一、通过正则表达式re处理数据
正则表达式规则详见:Python3 --- 正则表达式
from urllib import request,parse
import re
class Spider:
def __init__(self):
# 初始化起始页位置
self.page = 1
# 爬取开关,如果为True继续爬取
self.switch = True
pass
def loadPage(self):
"""
下载页面
:return:
"""
print("正在下载数据.....")
url = "http://www.neihan8.com/article/list_5_" + str(self.page) + ".html"
headers = {
"User-Agent": "Mozilla/5.0 (Windows NT 10.0; Win64; x64) AppleWebKit/537.36 (KHTML, like Gecko) Chrome/54.0.2840.99 Safari/537.36"
}
req = request.Request(url,headers=headers)
res = request.urlopen(req)
html = res.read().decode('gbk')
#print(html)
pattern = re.compile('<div.*?class="f18 mb20">(.*?)</div>',re.S)

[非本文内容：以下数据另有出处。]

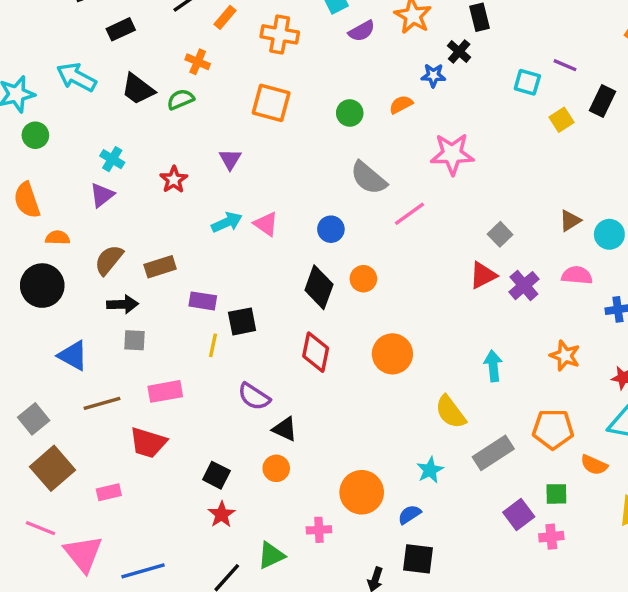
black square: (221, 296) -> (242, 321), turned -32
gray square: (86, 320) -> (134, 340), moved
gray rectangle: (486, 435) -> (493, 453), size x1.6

content_list = pattern.findall(html)
self.dealPage(content_list)
def dealPage(self,content_list):
"""
处理每页的段子
:return:
"""
for item in content_list:
item = item.replace("<p>","").replace("</p>","").replace("<br>","").replace("<br />","")
print("正在写入数据.....")
self.writePage(item)
def writePage(self,item):
"""
把每条段子逐个写入文件里
:return:
"""
with open("duanzi.txt","a",encoding="gbk") as f:
f.write(item)
def startWork(self):
"""
控制爬虫运行
:return:
"""
while self.switch:
command = input("如果继续爬取 ,请安回车(退出输入quit)")
if command == "quit":
self.switch = False
else:
self.loadPage()
self.page += 1
if __name__ == "__main__":
spider = Spider()
# spider.loadPage()
spider.startWork()
二、通过XPath处理数据
XPath使用详见:XPath --- 用法总结整理
import os
from urllib import request,parse
from lxml import etree
class Spider:
def __init__(self):
self.tiebaName = input("请需要访问的贴吧:")
self.beginPage = int(input("请输入起始页:"))
self.endPage = int(input("请输入终止页:"))
self.url = 'http://tieba.baidu.com/f'
self.ua_header = {"User-Agent" : "Mozilla/5.0 (compatible; MSIE 9.0; Windows NT 6.1 Trident/5.0;"}
# 图片编号
self.userName = 1
def tiebaSpider(self):
for page in range(self.beginPage, self.endPage + 1):
pn = (page - 1) * 50 # page number
word = {'pn' : pn, 'kw': self.tiebaName}
word = request.urlencode(word) #转换成url编码格式(字符串)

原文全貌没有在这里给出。